I have been reading a lot of articles lately on animal cruelty and it has really opened my eyes quite a lot. I always knew it existed, but now I really know what a toll life can have on these poor horses. 

So, I have created an ANTI-CRUELTY site called Equestrian Club - Home

What is it? The "Equestrian Club" is a website that I created. It has articles on preventing cruelty, etc.
But the MAIN thing, is that *I will donate $1 for each person that registers* to an anti-cruelty for horses charity of your choice. It is totally free for you.

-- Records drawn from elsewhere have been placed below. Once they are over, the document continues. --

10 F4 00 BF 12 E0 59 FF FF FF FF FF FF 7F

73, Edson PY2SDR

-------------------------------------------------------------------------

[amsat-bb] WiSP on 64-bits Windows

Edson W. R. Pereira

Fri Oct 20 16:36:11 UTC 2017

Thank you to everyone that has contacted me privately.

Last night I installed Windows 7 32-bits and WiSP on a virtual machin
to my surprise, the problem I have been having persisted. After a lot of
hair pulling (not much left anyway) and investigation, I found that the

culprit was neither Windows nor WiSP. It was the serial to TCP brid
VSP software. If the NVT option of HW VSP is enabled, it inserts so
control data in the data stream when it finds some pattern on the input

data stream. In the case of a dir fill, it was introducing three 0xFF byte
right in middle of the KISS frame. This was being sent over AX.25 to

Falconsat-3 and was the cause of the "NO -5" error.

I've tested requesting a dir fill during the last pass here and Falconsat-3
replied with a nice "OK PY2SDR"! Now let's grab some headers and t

I know $1 isn't much, but every member counts! please join for the horses! It is completely free for you!!

Thank you guys so much!!


----------



## ridergirl23 (Sep 17, 2009)

Thats a good idea, i will join! i dont really care which group you donate too, just one that actually uses the money for the animals and their care.


----------



## ilovemyPhillip (Apr 4, 2009)

Ha. I have the same layout for my website (link under in my signature) - I signed up(; good luck. My ponies were bobbin bad situations and we rescued them, from a lady who rehibilitated them.


----------



## AztecBaby (Mar 19, 2009)

I joined.


----------



## speedy da fish (May 7, 2009)

ive joined!


----------



## ChingazMyBoy (Apr 16, 2009)

I attemptivly joined, but my computer wouldn't let me. But I will be back to join later on the laptop! I would like to say good on you for caring so much towards animals/horses. If the world was full of people who were half as caring towards animals as you were, then there would be no need for your website. But sadly, the world isn't like that.


----------



## ShutUpJoe (Nov 10, 2009)

Ok I've joined


----------